Is there exist a function defined on the real or complex numbers that, restricted to the integers, is equal to the factorial?

Question

The title already contains the question, Basically I am wondering if it is possible to naturally define a function, continuous and differentiable, such that when restricted to the integers it is equal to the factorial.

Answer 1

Yes! This function is related to the gamma function - it turns out to be more convenient to define the gamma function with $\Gamma(n) = (n-1)!$.

This is defined on the set of all complex numbers without the non-positive integers (as expected, since there is no sensible way of having $(-1)!$ make sense with the usual factorial recurrence). It is also smooth, so is certainly continuous and differentiable.

Moreover, this satisfies a particular uniqueness property. There are many analytic (complex differentiable) functions interpolating the factorial function. For instance given any one, adding $k \sin m \pi x$ gives another valid solution. We can impose the additional constraint that $f$ must satisfy $f(1)=1$ and $$f(x+1) = x f(x)$$ for all positive reals $x$, which is stronger than the typical condition that $$f(x+1) = xf(x)$$ for all naturals $x$. But this still allows many solutions - given one we can multiply by, say, $e^{k \sin m \pi x}$ to give another valid solution.

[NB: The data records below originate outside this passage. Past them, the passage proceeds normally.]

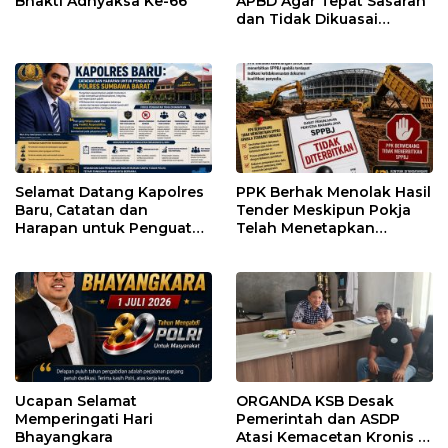
Bhakti Adhyaksa Ke-66
APBD Agar Tepat Sasaran
dan Tidak Dikuasai
Kepentingan Kelompok
Tertentu
Selamat Datang Kapolres
PPK Berhak Menolak Hasil
Baru, Catatan dan
Tender Meskipun Pokja
Harapan untuk Penguatan
Telah Menetapkan
Polres Sumbawa Barat
Pemenang
Ucapan Selamat
ORGANDA KSB Desak
Memperingati Hari
Pemerintah dan ASDP
Bhayangkara
Atasi Kemacetan Kronis di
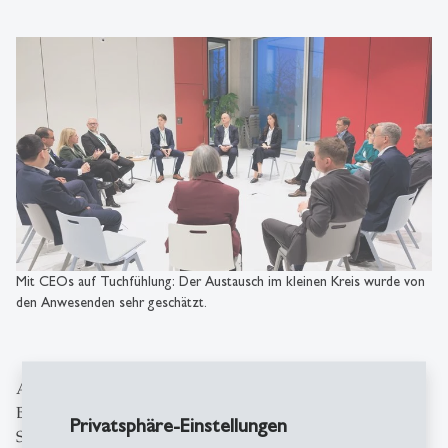
Mit CEOs auf Tuchfühlung: Der Austausch im kleinen Kreis wurde von
den Anwesenden sehr geschätzt.
Anschliessend tauschten sich die CEOs in mehreren
Breakout Sessions zu spezifischen Themen mit
Privatsphäre-Einstellungen
Studierenden und Faculty aus, moderiert von HSG-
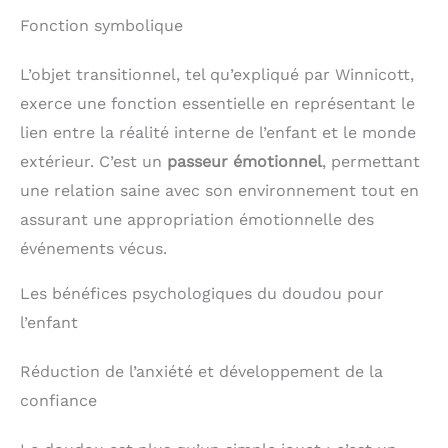
Fonction symbolique
L’objet transitionnel, tel qu’expliqué par Winnicott,
exerce une fonction essentielle en représentant le
lien entre la réalité interne de l’enfant et le monde
extérieur. C’est un
passeur émotionnel
, permettant
une relation saine avec son environnement tout en
assurant une appropriation émotionnelle des
événements vécus.
Les bénéfices psychologiques du doudou pour
l’enfant
Réduction de l’anxiété et développement de la
confiance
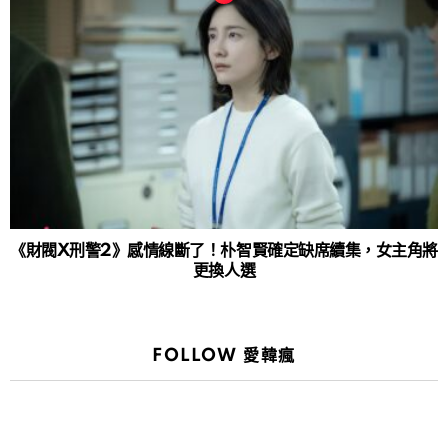
《財閥X刑警2》感情線斷了！朴智賢確定缺席續集，女主角將
更換人選
FOLLOW 愛韓瘋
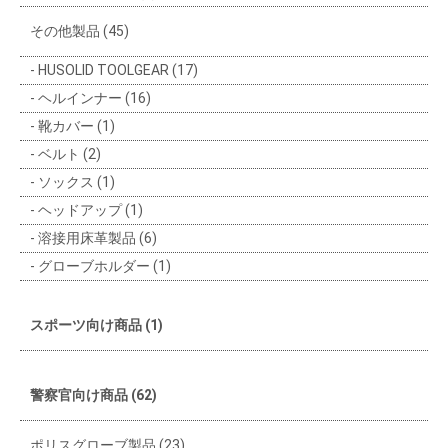
その他製品 (45)
HUSOLID TOOLGEAR (17)
ヘルインナー (16)
靴カバー (1)
ベルト (2)
ソックス (1)
ヘッドアップ (1)
溶接用床革製品 (6)
グローブホルダー (1)
スポーツ向け商品 (1)
警察官向け商品 (62)
ポリスグローブ製品 (23)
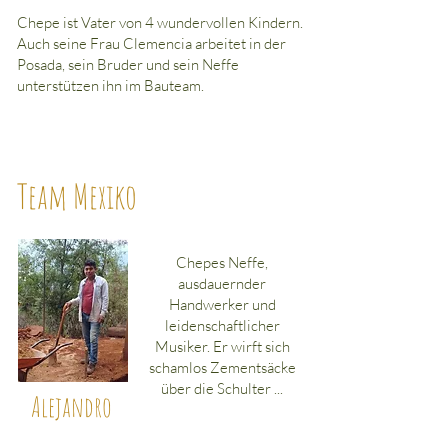
Chepe ist Vater von 4 wundervollen Kindern.
Auch seine Frau Clemencia arbeitet in der
Posada, sein Bruder und sein Neffe
unterstützen ihn im Bauteam.
Team Mexiko
Chepes Neffe,
ausdauernder
Handwerker und
leidenschaftlicher
Musiker. Er wirft sich
schamlos Zementsäcke
über die Schulter ...
Alejandro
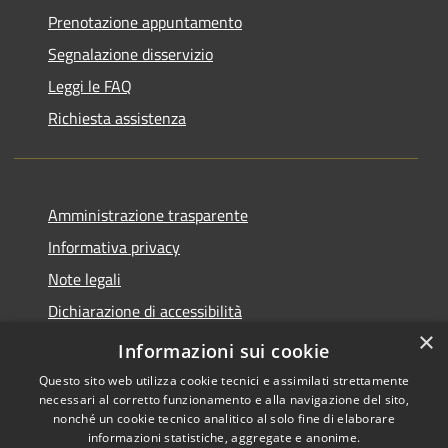
Prenotazione appuntamento
Segnalazione disservizio
Leggi le FAQ
Richiesta assistenza
Amministrazione trasparente
Informativa privacy
Note legali
Dichiarazione di accessibilità
×
Piano di miglioramento del sito
Informazioni sui cookie
Questo sito web utilizza cookie tecnici e assimilati strettamente
necessari al corretto funzionamento e alla navigazione del sito,
nonché un cookie tecnico analitico al solo fine di elaborare
informazioni statistiche, aggregate e anonime.
RSS
Copyright © 2026 • Comune di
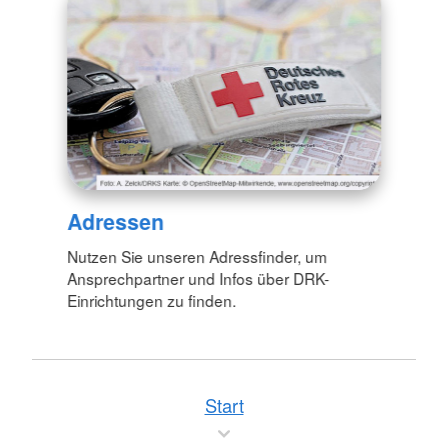
Adressen
Nutzen Sie unseren Adressfinder, um
Ansprechpartner und Infos über DRK-
Einrichtungen zu finden.
Start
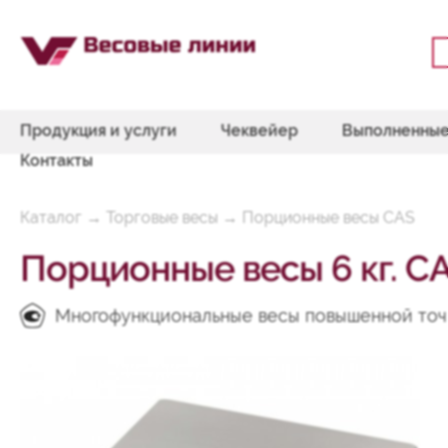
Продукция и услуги
Чеквейер
Выполненные
Контакты
Каталог
→
Торговые весы
→
Порционные весы CAS
Порционные весы 6 кг. C
Многофункциональные весы повышенной точ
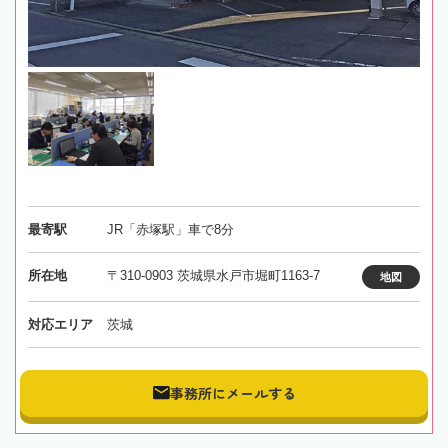
最寄駅
JR「赤塚駅」車で8分
所在地
〒310-0903 茨城県水戸市堀町1163-7
地図
対応エリア
茨城
事務所にメールする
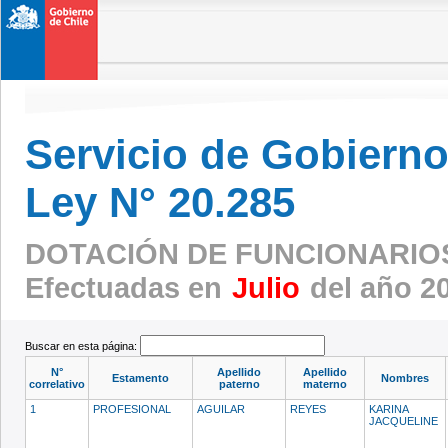
Servicio de Gobierno 
Ley N° 20.285
DOTACIÓN DE FUNCIONARIO
Efectuadas en
Julio
del año 2
Buscar en esta página:
N°
Apellido
Apellido
Estamento
Nombres
correlativo
paterno
materno
1
PROFESIONAL
AGUILAR
REYES
KARINA
JACQUELINE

To get uniqueness, the Bohr-Mollerup theorem says that if $f$ must additionally be logarithmically convex ($\log(f(x))$ is convex), then the only possible solution is $f(x) = \Gamma(x)$.

Answer 2

Yes, Gamma function is such a function.

$$\Gamma (z) = \int_0^\infty x^{z-1}e^{-x}dx$$

satisfies $$\Gamma (z+1)= z\Gamma (z)$$

Also, $$\Gamma (n)= (n-1)!$$